Problem: Please return the data word for word and leave out any picture it contains.
-- Opening Marker --
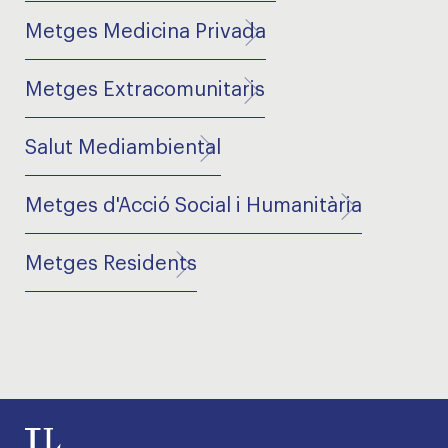
Metges Medicina Privada
Metges Extracomunitaris
Salut Mediambiental
Metges d'Acció Social i Humanitària
Metges Residents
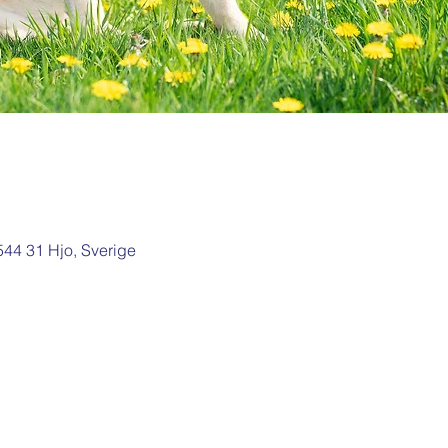
 544 31 Hjo, Sverige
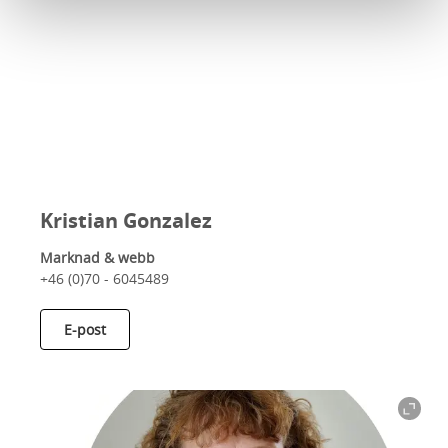
Kristian Gonzalez
Marknad & webb
+46 (0)70 - 6045489
E-post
-- Closing Marker --
Answer section:
Metges Medicina Privada
Metges Extracomunitaris
Salut Mediambiental
Metges d'Acció Social i Humanitària
Metges Residents
 544 31 Hjo, Sverige
Kristian Gonzalez
Marknad & webb
+46 (0)70 - 6045489
E-post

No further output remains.